▸ ASSIGNMENT: Word for word, reproduce all entries below, leaving every picture out.
★ ★ ★ ★
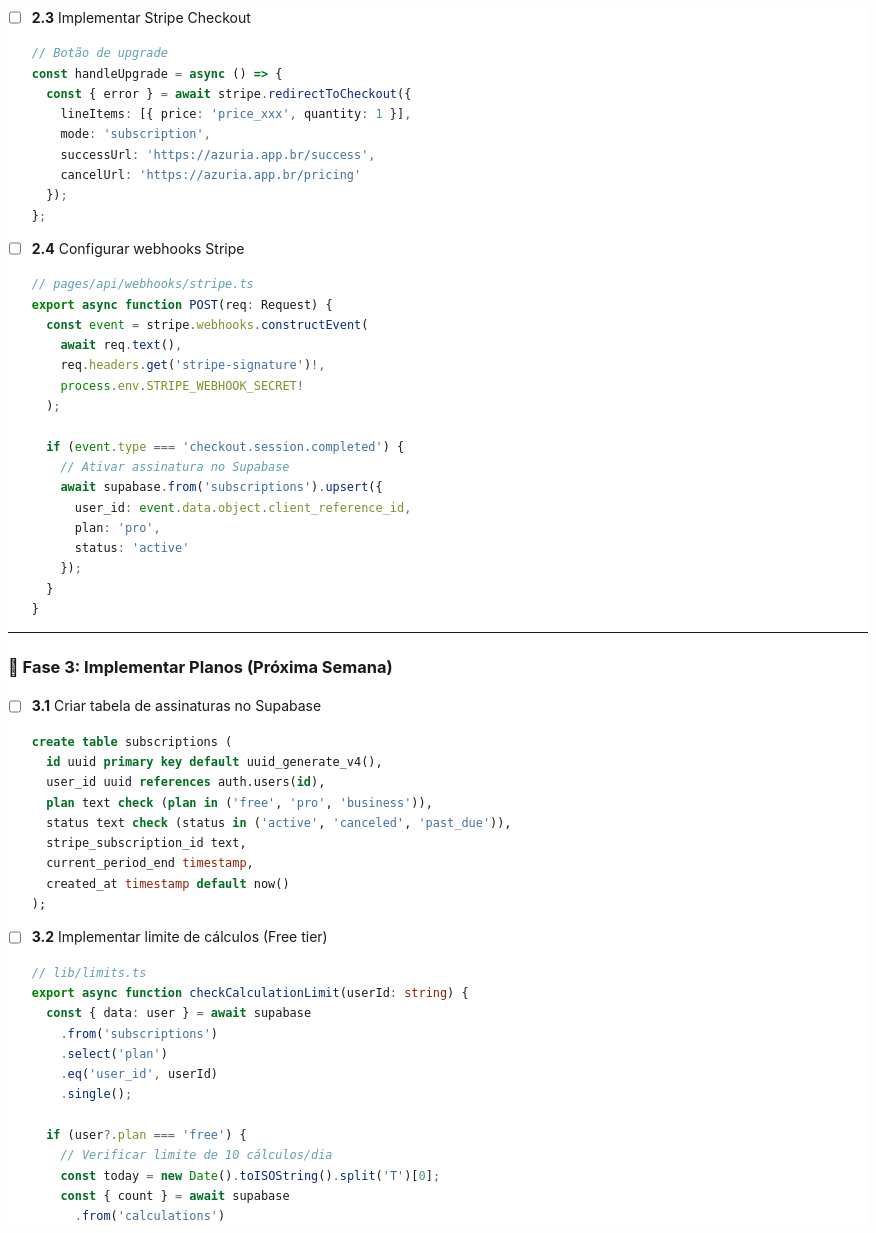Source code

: - [ ] **2.3** Implementar Stripe Checkout
  ```typescript
  // Botão de upgrade
  const handleUpgrade = async () => {
    const { error } = await stripe.redirectToCheckout({
      lineItems: [{ price: 'price_xxx', quantity: 1 }],
      mode: 'subscription',
      successUrl: 'https://azuria.app.br/success',
      cancelUrl: 'https://azuria.app.br/pricing'
    });
  };
  ```

- [ ] **2.4** Configurar webhooks Stripe
  ```typescript
  // pages/api/webhooks/stripe.ts
  export async function POST(req: Request) {
    const event = stripe.webhooks.constructEvent(
      await req.text(),
      req.headers.get('stripe-signature')!,
      process.env.STRIPE_WEBHOOK_SECRET!
    );
    
    if (event.type === 'checkout.session.completed') {
      // Ativar assinatura no Supabase
      await supabase.from('subscriptions').upsert({
        user_id: event.data.object.client_reference_id,
        plan: 'pro',
        status: 'active'
      });
    }
  }
  ```

---

### 🎨 Fase 3: Implementar Planos (Próxima Semana)

- [ ] **3.1** Criar tabela de assinaturas no Supabase
  ```sql
  create table subscriptions (
    id uuid primary key default uuid_generate_v4(),
    user_id uuid references auth.users(id),
    plan text check (plan in ('free', 'pro', 'business')),
    status text check (status in ('active', 'canceled', 'past_due')),
    stripe_subscription_id text,
    current_period_end timestamp,
    created_at timestamp default now()
  );
  ```

- [ ] **3.2** Implementar limite de cálculos (Free tier)
  ```typescript
  // lib/limits.ts
  export async function checkCalculationLimit(userId: string) {
    const { data: user } = await supabase
      .from('subscriptions')
      .select('plan')
      .eq('user_id', userId)
      .single();
    
    if (user?.plan === 'free') {
      // Verificar limite de 10 cálculos/dia
      const today = new Date().toISOString().split('T')[0];
      const { count } = await supabase
        .from('calculations')
  ```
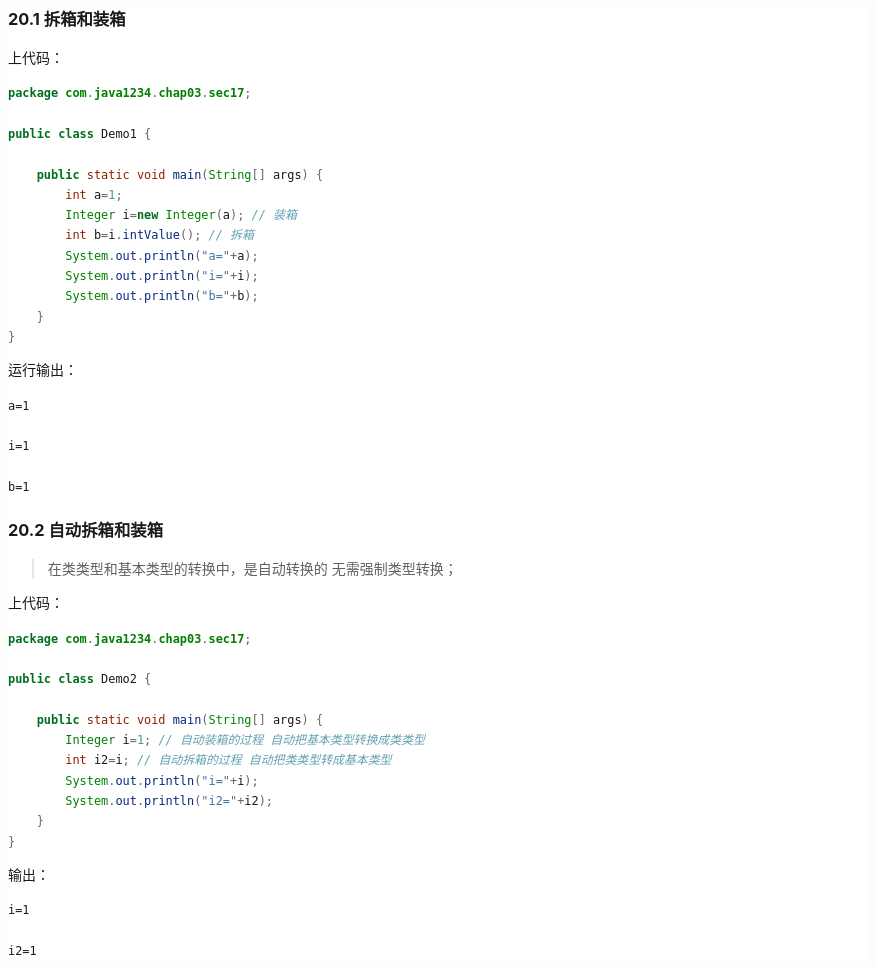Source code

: ### 20.1 拆箱和装箱

上代码：

```java
package com.java1234.chap03.sec17;
 
public class Demo1 {
 
    public static void main(String[] args) {
        int a=1;
        Integer i=new Integer(a); // 装箱
        int b=i.intValue(); // 拆箱
        System.out.println("a="+a);
        System.out.println("i="+i);
        System.out.println("b="+b);
    }
}
```

运行输出：

```
a=1

i=1

b=1

```

### 20.2 自动拆箱和装箱

> 在类类型和基本类型的转换中，是自动转换的 无需强制类型转换；

上代码：

```java
package com.java1234.chap03.sec17;
 
public class Demo2 {
 
    public static void main(String[] args) {
        Integer i=1; // 自动装箱的过程 自动把基本类型转换成类类型
        int i2=i; // 自动拆箱的过程 自动把类类型转成基本类型
        System.out.println("i="+i);
        System.out.println("i2="+i2);
    }
}
```

输出：

```
i=1

i2=1
```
★ ★ ★ ★
▸ EXERCISE RESULT:
Source code

: - [ ] **2.3** Implementar Stripe Checkout
  ```typescript
  // Botão de upgrade
  const handleUpgrade = async () => {
    const { error } = await stripe.redirectToCheckout({
      lineItems: [{ price: 'price_xxx', quantity: 1 }],
      mode: 'subscription',
      successUrl: 'https://azuria.app.br/success',
      cancelUrl: 'https://azuria.app.br/pricing'
    });
  };
  ```

- [ ] **2.4** Configurar webhooks Stripe
  ```typescript
  // pages/api/webhooks/stripe.ts
  export async function POST(req: Request) {
    const event = stripe.webhooks.constructEvent(
      await req.text(),
      req.headers.get('stripe-signature')!,
      process.env.STRIPE_WEBHOOK_SECRET!
    );
    
    if (event.type === 'checkout.session.completed') {
      // Ativar assinatura no Supabase
      await supabase.from('subscriptions').upsert({
        user_id: event.data.object.client_reference_id,
        plan: 'pro',
        status: 'active'
      });
    }
  }
  ```

---

### 🎨 Fase 3: Implementar Planos (Próxima Semana)

- [ ] **3.1** Criar tabela de assinaturas no Supabase
  ```sql
  create table subscriptions (
    id uuid primary key default uuid_generate_v4(),
    user_id uuid references auth.users(id),
    plan text check (plan in ('free', 'pro', 'business')),
    status text check (status in ('active', 'canceled', 'past_due')),
    stripe_subscription_id text,
    current_period_end timestamp,
    created_at timestamp default now()
  );
  ```

- [ ] **3.2** Implementar limite de cálculos (Free tier)
  ```typescript
  // lib/limits.ts
  export async function checkCalculationLimit(userId: string) {
    const { data: user } = await supabase
      .from('subscriptions')
      .select('plan')
      .eq('user_id', userId)
      .single();
    
    if (user?.plan === 'free') {
      // Verificar limite de 10 cálculos/dia
      const today = new Date().toISOString().split('T')[0];
      const { count } = await supabase
        .from('calculations')
  ```
Source code

: ### 20.1 拆箱和装箱

上代码：

```java
package com.java1234.chap03.sec17;
 
public class Demo1 {
 
    public static void main(String[] args) {
        int a=1;
        Integer i=new Integer(a); // 装箱
        int b=i.intValue(); // 拆箱
        System.out.println("a="+a);
        System.out.println("i="+i);
        System.out.println("b="+b);
    }
}
```

运行输出：

```
a=1

i=1

b=1

```

### 20.2 自动拆箱和装箱

> 在类类型和基本类型的转换中，是自动转换的 无需强制类型转换；

上代码：

```java
package com.java1234.chap03.sec17;
 
public class Demo2 {
 
    public static void main(String[] args) {
        Integer i=1; // 自动装箱的过程 自动把基本类型转换成类类型
        int i2=i; // 自动拆箱的过程 自动把类类型转成基本类型
        System.out.println("i="+i);
        System.out.println("i2="+i2);
    }
}
```

输出：

```
i=1

i2=1
```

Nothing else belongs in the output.